Sepsis affects more than 30 million people worldwide, causing an estimated six million deaths. It is an extreme response from the human body to an infection and is often life-threatening.
Every hour of delayed treatment can increase the odds of death by 4-8 per cent, so timely and accurate predictions of sepsis are crucial to reduce morbidity and mortality. Various healthcare organisations are already deploying predictive analytics to help identify patients with sepsis by using electronic medical record (EMR) data.
But the new AI, developed by a team of international researchers from McMaster University and St Joseph’s Healthcare Hamilton, both in Canada, could greatly improve the timeliness and accuracy of data-driven sepsis predictions.
“Sepsis can be predicted very accurately and very early using AI with clinical data, but the key questions to the clinician and data scientists are how much historical data these algorithms need to make accurate predictions and how far ahead they can predict sepsis accurately,” said Manaf Zargoush, study co-author.

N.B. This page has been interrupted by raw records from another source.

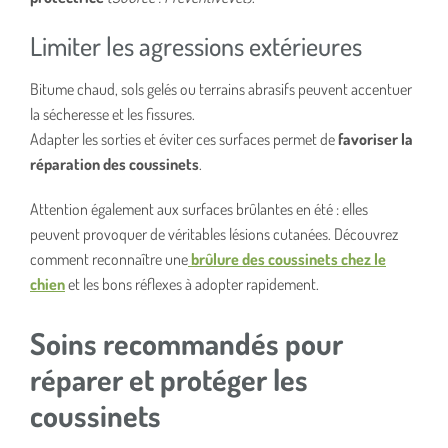
Limiter les agressions extérieures
Bitume chaud, sols gelés ou terrains abrasifs peuvent accentuer
la sécheresse et les fissures.
Adapter les sorties et éviter ces surfaces permet de
favoriser la
réparation des coussinets
.
Attention également aux surfaces brûlantes en été : elles
peuvent provoquer de véritables lésions cutanées. Découvrez
comment reconnaître une
brûlure des coussinets chez le
chien
et les bons réflexes à adopter rapidement.
Soins recommandés pour
réparer et protéger les
coussinets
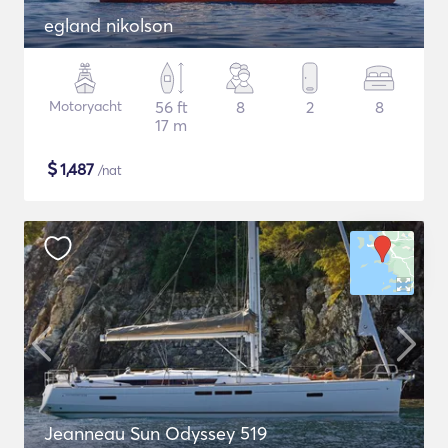
egland nikolson
Motoryacht
56 ft
8
2
8
17 m
$
1,487
/nat
Jeanneau Sun Odyssey 519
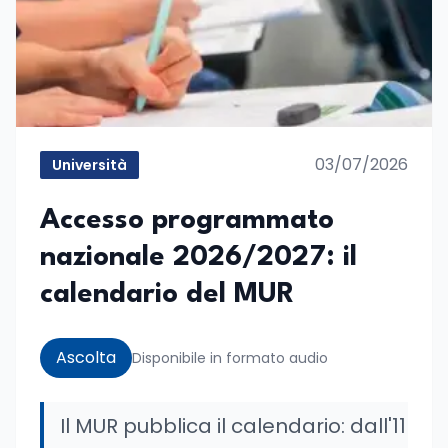
03/07/2026
Università
Accesso programmato
nazionale 2026/2027: il
calendario del MUR
Ascolta
Disponibile in formato audio
Il MUR pubblica il calendario: dall'11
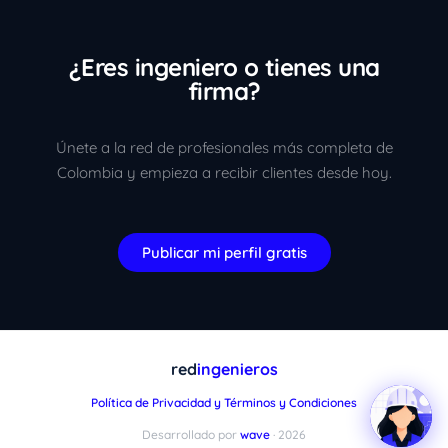
¿Eres ingeniero o tienes una
firma?
Únete a la red de profesionales más completa de
Colombia y empieza a recibir clientes desde hoy.
Publicar mi perfil gratis
red
ingenieros
Política de Privacidad y Términos y Condiciones
Desarrollado por
wave
· 2026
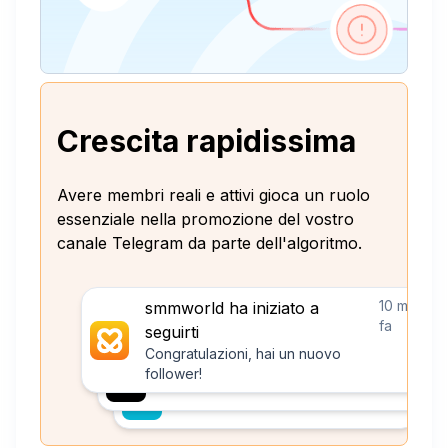
Crescita rapidissima
Avere membri reali e attivi gioca un ruolo
essenziale nella promozione del vostro
canale Telegram da parte dell'algoritmo.
10 minuti
smmworld ha iniziato a
fa
seguirti
Congratulazioni, hai un nuovo
follower!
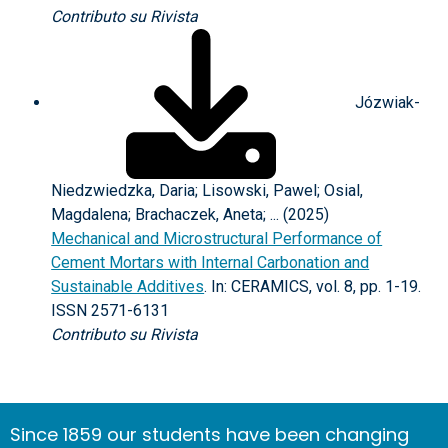
Contributo su Rivista
Józwiak-
Niedzwiedzka, Daria; Lisowski, Pawel; Osial,
Magdalena; Brachaczek, Aneta; ... (2025)
Mechanical and Microstructural Performance of
Cement Mortars with Internal Carbonation and
Sustainable Additives
. In: CERAMICS, vol. 8, pp. 1-19.
ISSN 2571-6131
Contributo su Rivista
Since 1859 our students have been changing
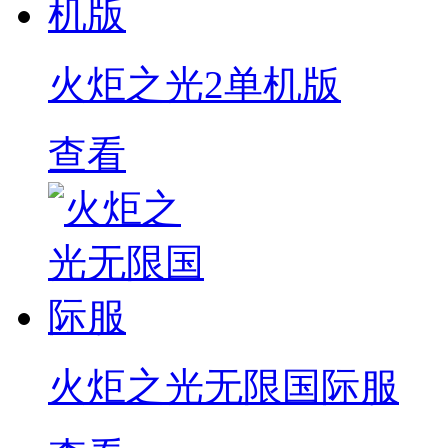
火炬之光2单机版
查看
火炬之光无限国际服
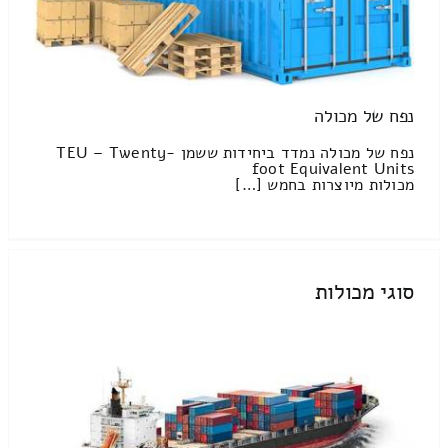
נפח של מכולה
נפח של מכולה נמדד ביחידות ששמן TEU – Twenty-
foot Equivalent Units
מכולות מיוצרות בחמש […]
סוגי מכולות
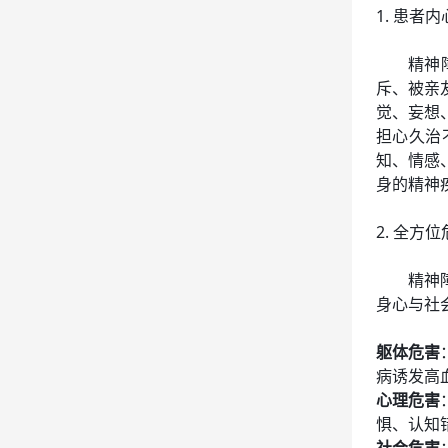
1. 患者
精神
斥、被亲
觉、妄想
担心久治
知、情感
身的精神
2. 全方
精神
身心与社
躯体危害
病诱发高
心理危害
惧、认知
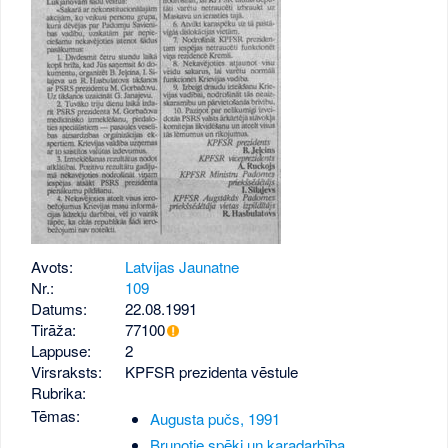
Avots:
Latvijas Jaunatne
Nr.:
109
Datums:
22.08.1991
Tirāža:
77100
Lappuse:
2
Virsraksts:
KPFSR prezidenta vēstule
Rubrika:
Tēmas:
Augusta pučs, 1991
Bruņotie spēki un karadarbība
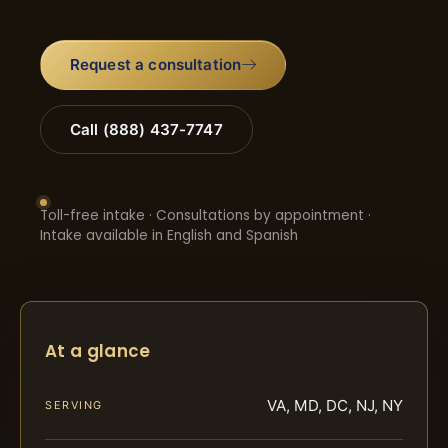
Request a consultation
Call (888) 437-7747
Toll-free intake · Consultations by appointment ·
Intake available in English and Spanish
At a glance
VA, MD, DC, NJ, NY
SERVING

To predict sepsis in clinical care settings, some systems use EMR data with disease scoring tools to determine sepsis risk scores – essentially acting as digital, automated assessment tools. More advanced systems employ predictive analytics, such as AI algorithms, to go beyond risk assessment and identify sepsis itself.

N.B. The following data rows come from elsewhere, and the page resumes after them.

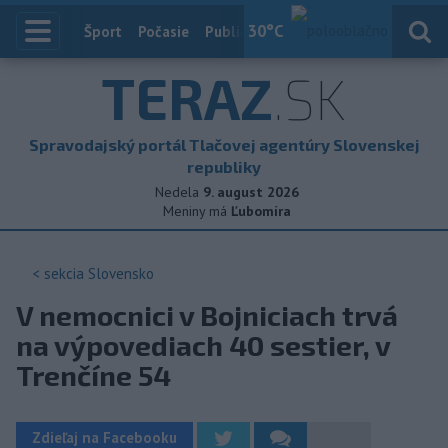
30
°C
Index
Šport
Počasie
Publicistika
Slovensko
Zahranič
TERAZ
.SK
Spravodajský portál Tlačovej agentúry Slovenskej
republiky
Nedela
9. august 2026
Meniny má
Ľubomíra
< sekcia
Slovensko
V nemocnici v Bojniciach trvá
na výpovediach 40 sestier, v
Trenčíne 54
Zdieľaj na Facebooku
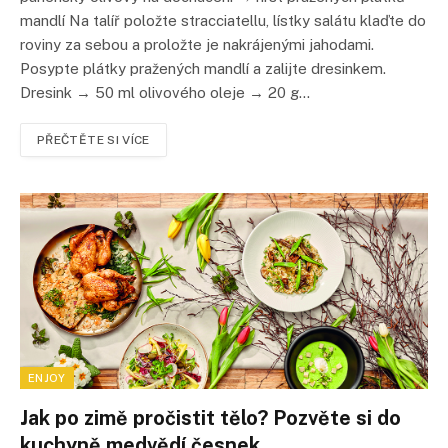
mandlí Na talíř položte stracciatellu, lístky salátu klaďte do
roviny za sebou a proložte je nakrájenými jahodami.
Posypte plátky pražených mandlí a zalijte dresinkem.
Dresink → 50 ml olivového oleje → 20 g…
PŘEČTĚTE SI VÍCE
ENJOY
Jak po zimě pročistit tělo? Pozvěte si do
kuchyně medvědí česnek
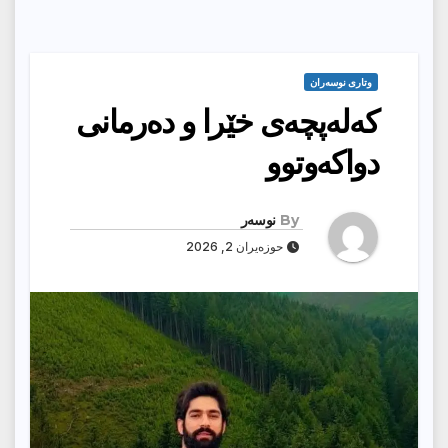
وتارى نوسەران
کەلەپچەی خێرا و دەرمانی
دواکەوتوو
By
نوسەر
حوزەیران 2, 2026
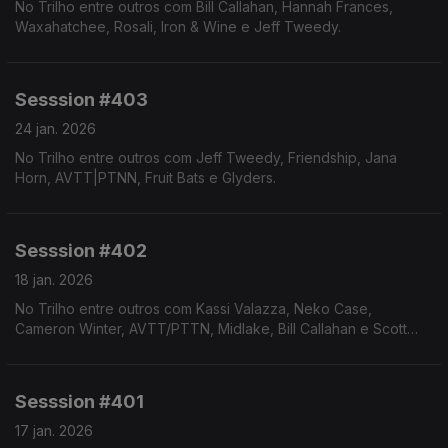
No Trilho entre outros com Bill Callahan, Hannah Frances,
Waxahatchee, Rosali, Iron & Wine e Jeff Tweedy.
Sesssion #403
24 jan. 2026
No Trilho entre outros com Jeff Tweedy, Friendship, Jana
Horn, AVTT|PTNN, Fruit Bats e Glyders.
Sesssion #402
18 jan. 2026
No Trilho entre outros com Kassi Valazza, Neko Case,
Cameron Winter, AVTT/PTTN, Midlake, Bill Callahan e Scott
Ballew.
Sesssion #401
17 jan. 2026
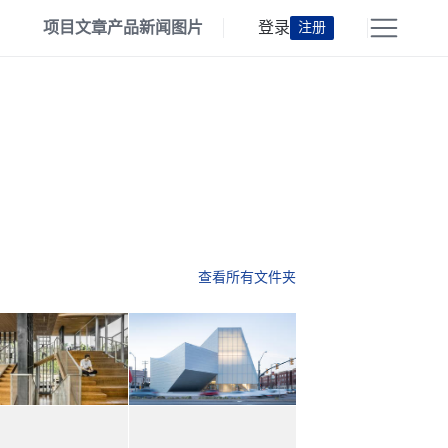
项目
文章
产品
新闻
图片
登录
注册
查看所有文件夹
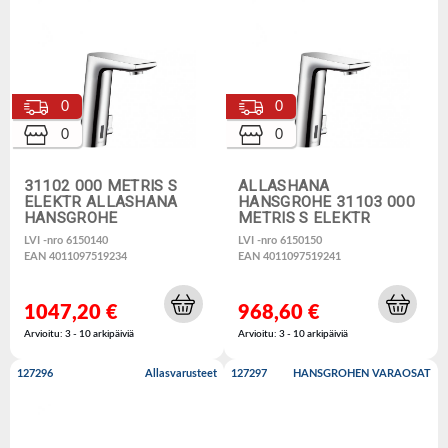
0
0
0
0
31102 000 METRIS S
ALLASHANA
ELEKTR ALLASHANA
HANSGROHE 31103 000
HANSGROHE
METRIS S ELEKTR
LVI -nro 6150140
LVI -nro 6150150
EAN 4011097519234
EAN 4011097519241
1047,20 €
968,60 €
Arvioitu: 3 - 10 arkipäiviä
Arvioitu: 3 - 10 arkipäiviä
127296
Allasvarusteet
127297
HANSGROHEN VARAOSAT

The latest AI uses an algorithm called the Bidirectional Long Short-Term Memory (BiLSTM). It examines several variables such as the length of stay in an intensive care unit, hours between hospital and ICU admission, vital signs, demographics and laboratory tests.
Compared to other algorithms, the BiLSTM is a more complex subset of machine learning – called deep learning – that uses neural networks to increase its predictive power, the researchers said.

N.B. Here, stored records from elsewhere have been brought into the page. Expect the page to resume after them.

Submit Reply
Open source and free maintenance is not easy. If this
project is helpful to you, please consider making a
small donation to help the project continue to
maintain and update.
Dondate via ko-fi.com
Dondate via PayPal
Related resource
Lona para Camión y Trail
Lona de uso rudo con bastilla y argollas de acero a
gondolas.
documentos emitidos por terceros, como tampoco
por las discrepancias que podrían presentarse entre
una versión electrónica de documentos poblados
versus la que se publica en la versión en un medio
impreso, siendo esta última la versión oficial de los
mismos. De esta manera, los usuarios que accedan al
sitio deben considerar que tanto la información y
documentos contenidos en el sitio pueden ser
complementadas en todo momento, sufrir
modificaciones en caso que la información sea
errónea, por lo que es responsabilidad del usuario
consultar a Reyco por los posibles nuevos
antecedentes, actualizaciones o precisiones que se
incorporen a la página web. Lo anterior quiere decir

The study compared the BiLSTM with six other machine-learning algorithms and found it was superior to the others in terms of accuracy. Improving accuracy by reducing false positives is key to a successful algorithm, since these errors not only waste medical resources, but they also erode physicians’ confidence in the algorithm.
Interestingly, the study found that predictive accuracy may be increased through algorithms that focus more heavily on a patient’s recent data points, instead of looking back further to include as many data points as possible.
Researchers noted that it is understandable that clinicians would be inclined to populate the algorithm with as many data points as possible over a long timeframe. However, their findings suggest that when the purpose of prediction is being accurate and timely regarding sepsis predictions, physicians with long prediction horizons should rely more on the fewer yet more recent clinical data of the patient.